Bitki örtüsü bakımından normal sınırların çok altında fakir olan KKTC’de, her ne pahasına olursa olsun orman arazilerine el atılması alışkanlığından vazgeçilmesi gerekir. Ancak, iş başına gelen hükümetlerin çeşitli yöntemlerle, hep orman arazilerine el atıldığını görüyoruz.
Yakın geçmişte;
Alçak orman arazileri yasasında yapılan değişiklik ile, Bafra ve Çayırova’da 5,318 dönüm orman arazisinin yatırım gerekçesi ile kişi ve kuruluşlara dağıtılması;
Halen Meclis gündeminde bulunan ‘Turizm yatırımı amacı ile İskele’de bulunan bazı orman arazilerinin Kiralanması (Özel Kurallar) Yasa tasarısı’ ile 168 dönüm dolayında orman arazilerinin dağıtılmasının ön görülmesi;
Bütün yapıcı uyarılara ve bilirkişi raporlarına rağmen, Altınova’nın İpsaro tepesine 8 adet mermer ocağı çalıştırma izni verilmesi ve; yaklaşık 675 dönüm genç ormanın gözden çıkarılması, 3,500 ağacın sökülmesi ve 15,000 dolayında ağacın zarar göreceğinin dikkate alınmaması;
Beylerbeyi köyünde 14 dönümlük makiliğin, turistik yatırım amaçlı uzun vadeli olarak kiralanması ve buradaki bitkilerin yok edilmesine sebep olunması;
Bafra ve yakın çevresi 1. etap emirnamesinde değişiklik yapılarak, yeşil alan olarak gösterilen arazilerin turizm yatırımı amaçlı dağıtılmasına karar verilmesi;
Karpaz Emirnamesi’nde yapılan değişiklik ile, gelişmeye kapalı olan bölgede bulunan bazı orman arazilerinin dağıtılması için; ‘Turizm yatırımı amacı ile İskele Kumyalı’da bulunan orman arazilerinin dağıtılmasına karar verilmesi;
Ve bütün bunlara ek olarak en son, hazırlanan ve Meclise sunulan Hali Araziler( İcar ve Yönetim) yasa tasarısı ile; ormanların nitelik ve miktarına bakılmaksızın, hükümet tarafından dağıtılmasına olanak sağlanmasına çalışılması;
Maalesef her tür arazi gereksinimi için orman arazilerine el atılması alışkanlığının ısrarla sürdürüldüğünü gösteriyor.
Hele, ‘Hali araziler değişiklik Yasa tasarısının şimdiki şekli ile Meclisten geçmesi halinde; bu yasanın 22(1).

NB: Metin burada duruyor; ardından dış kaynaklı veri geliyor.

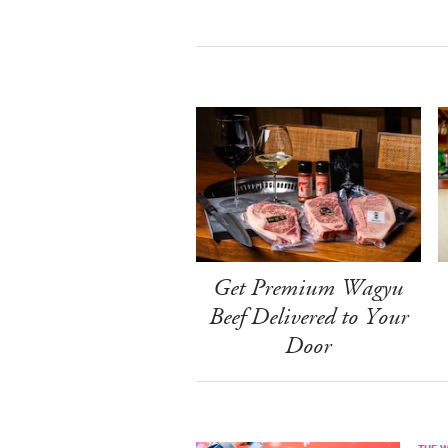
Get Premium Wagyu
Beef Delivered to Your
Door
THE 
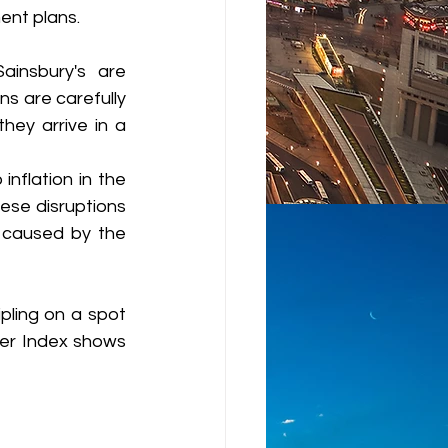
ent plans.
insbury's are 
ns are carefully 
ey arrive in a 
nflation in the 
se disruptions 
 caused by the 
pling on a spot 
er Index shows 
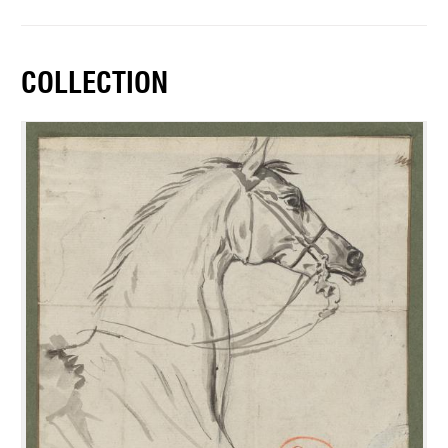
COLLECTION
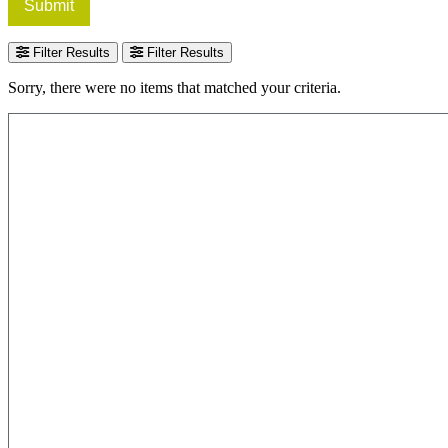
Submit
Filter Results
Filter Results
Sorry, there were no items that matched your criteria.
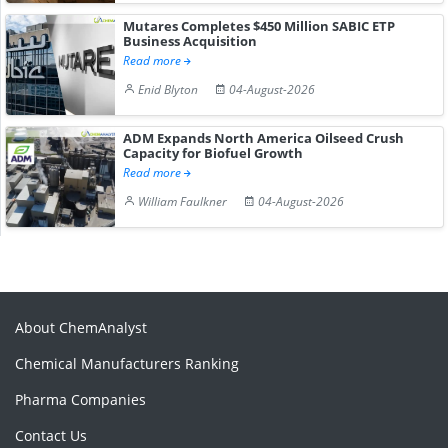
Mutares Completes $450 Million SABIC ETP
Business Acquisition
Read more
Enid Blyton
04-August-2026
ADM Expands North America Oilseed Crush
Capacity for Biofuel Growth
Read more
William Faulkner
04-August-2026
About ChemAnalyst
Chemical Manufacturers Ranking
Pharma Companies
Contact Us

Maddesi uyarınca; takas yöntemi ile, ormandan haliye geçirilen arazilere tapu verilmesine olanak sağlanacaktır. Böyle bir uygulamanın ise, Anayasamızın 159 (1)(a) ve (2) maddesine aykırı olduğu biliniyor.

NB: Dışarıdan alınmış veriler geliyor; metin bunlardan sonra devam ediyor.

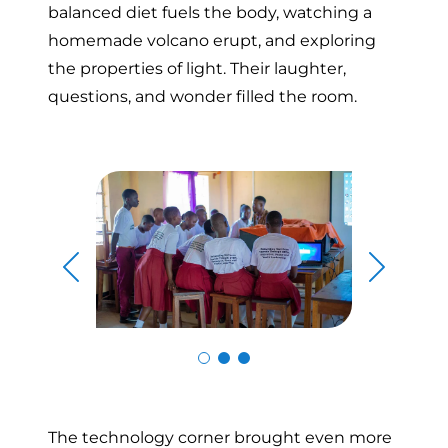
balanced diet fuels the body, watching a
homemade volcano erupt, and exploring
the properties of light. Their laughter,
questions, and wonder filled the room.
Skip to previous slide page
Skip to n
The technology corner brought even more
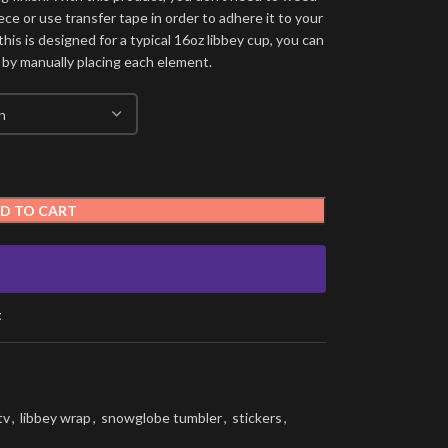
ece or use transfer tape in order to adhere it to your
his is designed for a typical 16oz libbey cup, you can
 by manually placing each element.
D TO CART
t
tv
,
libbey wrap
,
snowglobe tumbler
,
stickers
,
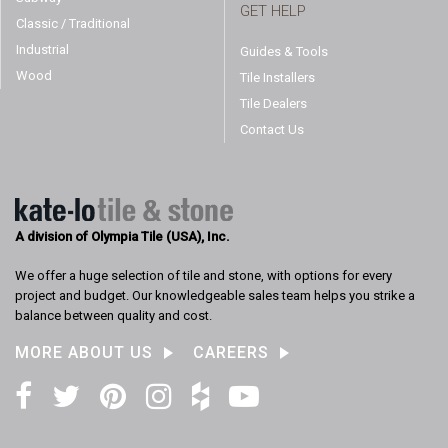
GET HELP
Classic / Traditional
Industrial
Guides & Tools
Wood
Tile Installers
Tile Dealers
Contact Us
A division of Olympia Tile (USA), Inc.
We offer a huge selection of tile and stone, with options for every
project and budget. Our knowledgeable sales team helps you strike a
balance between quality and cost.
MORE ABOUT US
CAREERS
Facebook
Twitter
Pinterest
Instagram
Houzz
YouTube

Ülkemizde her yıl artmakta olan kuraklık ve su kıtlığı, bitki örtüsü varlığımızın korunması ve artırılması gerektiğini gösteriyor. Çünkü bitki örtümüz azaldıkça:
Yağışlar da azalıp kuraklık artacak ve çölleşme hızlanacak,
Yeraltı suları azalacak,
Erozyon ve buna bağlı havamızdaki toz kirliliği artacak,
Bunaltıcı-kavurucu sıcaklar (sera etkisi) daha da dayanılmaz hale gelecek,
Başta tarım olmak üzere tüm ekonomik sektörler olumsuz yönde etkilenecek,
Ülkemizdeki yaşam kalitesi düşecektir.
Bilindiği gibi küresel ısınma ve kuraklığa karşı insanların elindeki en güçlü silah, bitki örtüsünü artırmaktır. Bu nedenle, dünyanın en geri kalmış ülkelerinde bile ağaçlandırmaya büyük önem veriliyor. 2007 yılında B.M’in düzenlediği bir milyar ağaç kampanyası çerçevesinde en fakir ülkelerden olan Etiopya’da 724.820.384 ve Kenya’da 118.868.433 ağaç dikilmesi ağaçlandırmanın önemini gösteriyor.
Bilimsel kriterlere göre KKTC’de bitki örtüsünün; dolaylı ve doğrudan etkilerinin ortaya çıkabilmesi için, 34.000 hektar daha orman oluşturmak ve mevcut 66.000 hektar orman alanımızı 100.000’ne çıkarmak zorundayız. Bu açık gerçeğe rağmen ağaç varlığımızı artırmak yerine, orman arazilerine el atılması, ülkemizin genel çıkarları bakımından onaylanabilecek bir tutum olamaz.
Hiç bir inkişaf faaliyetinin bitki örtüsünden daha önemli olmadığı, bitki örtüsünün yerini alamayacağı ve yapılacak hiç bir yatırımın da bitki örtüsünün yok edilmesi sonucu ortaya çıkacak olumsuzlukları karşılayabilecek değerde olamayacağı unutulmamalı.